* Task *
A word-for-word copy of the records that follow is needed, with every picture omitted.

Stored dataset items
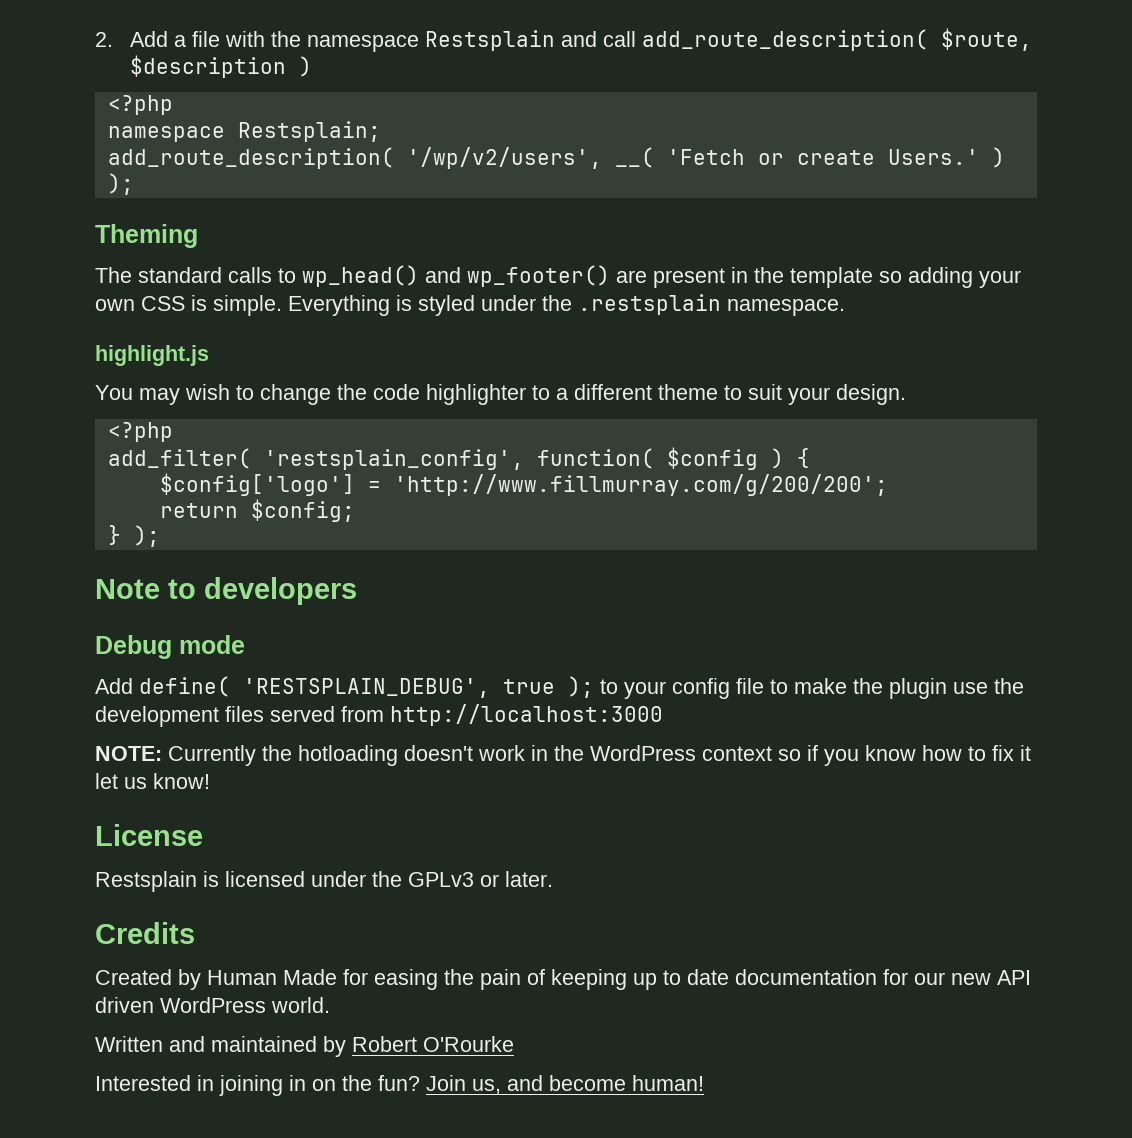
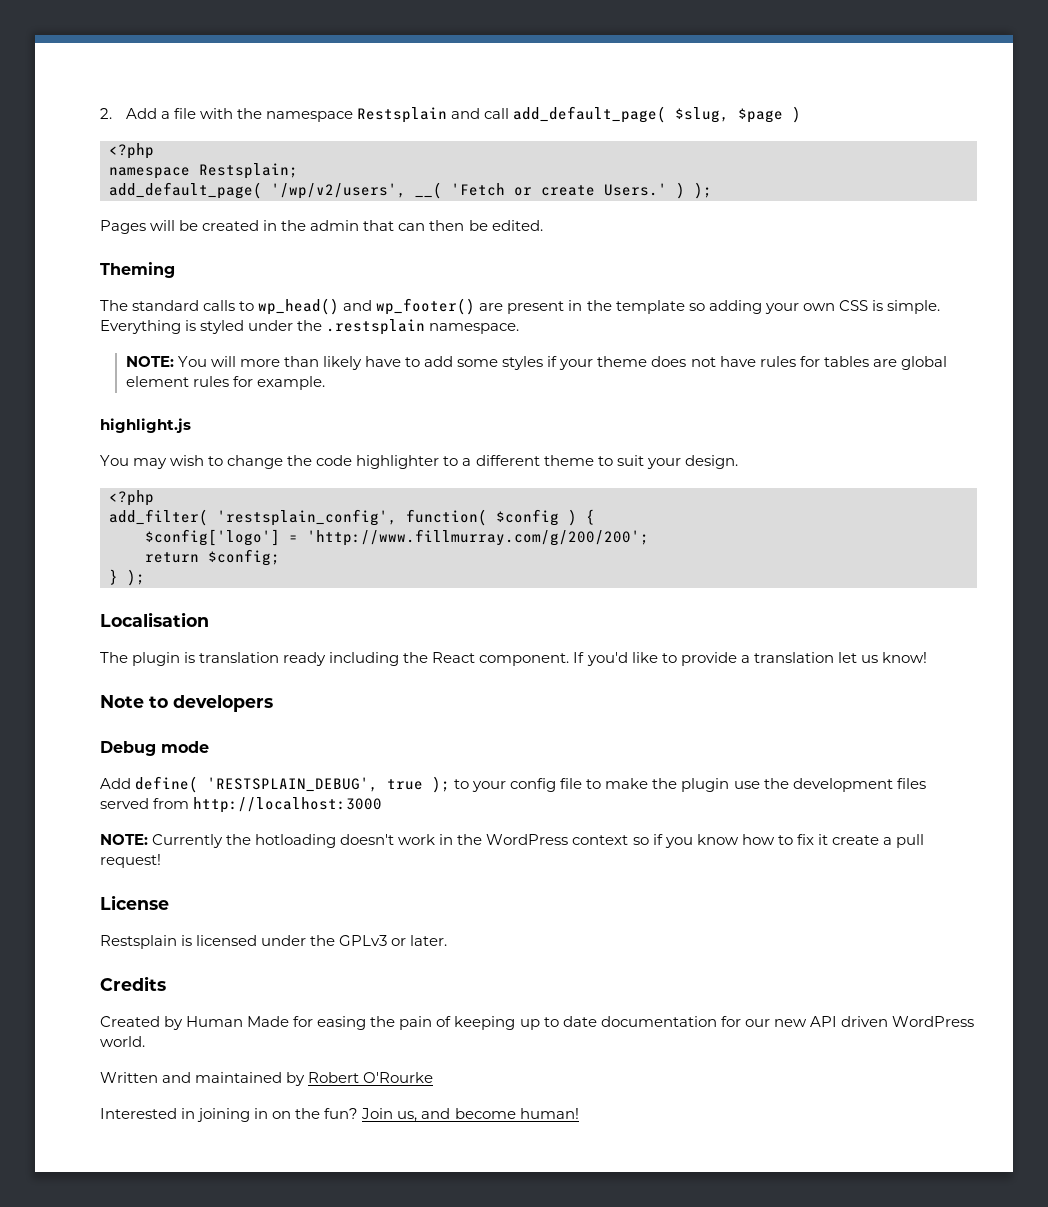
[642,28,1033,51] [130,55,287,78] add_route_description( $route, $description -> [513,106,784,123] add_default_page( $slug, $page
[107,147,394,169] add_route_description( -> [109,182,262,199] add_default_page(
(134, 184) none -> [100,220,543,234] // Pages will be created in the admin that can then be edited.
(845, 307) none -> [125,356,947,370] [125,376,325,390] // NOTE: You will more than likely have to add some styles if your theme does not have rules for tables are global element rules for example.
(160, 536) none -> [100,612,209,627] [100,652,927,666] // Localisation // The plugin is translation ready including the React component. If you'd like to provide a translation let us know!
[95,773,210,789] let us know! -> [831,834,924,848] [100,854,161,868] create a pull request!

* Task output *
[642,28,1033,51] [130,55,287,78] add_route_description( $route, $description -> [513,106,784,123] add_default_page( $slug, $page
[107,147,394,169] add_route_description( -> [109,182,262,199] add_default_page(
(134, 184) none -> [100,220,543,234] // Pages will be created in the admin that can then be edited.
(845, 307) none -> [125,356,947,370] [125,376,325,390] // NOTE: You will more than likely have to add some styles if your theme does not have rules for tables are global element rules for example.
(160, 536) none -> [100,612,209,627] [100,652,927,666] // Localisation // The plugin is translation ready including the React component. If you'd like to provide a translation let us know!
[95,773,210,789] let us know! -> [831,834,924,848] [100,854,161,868] create a pull request!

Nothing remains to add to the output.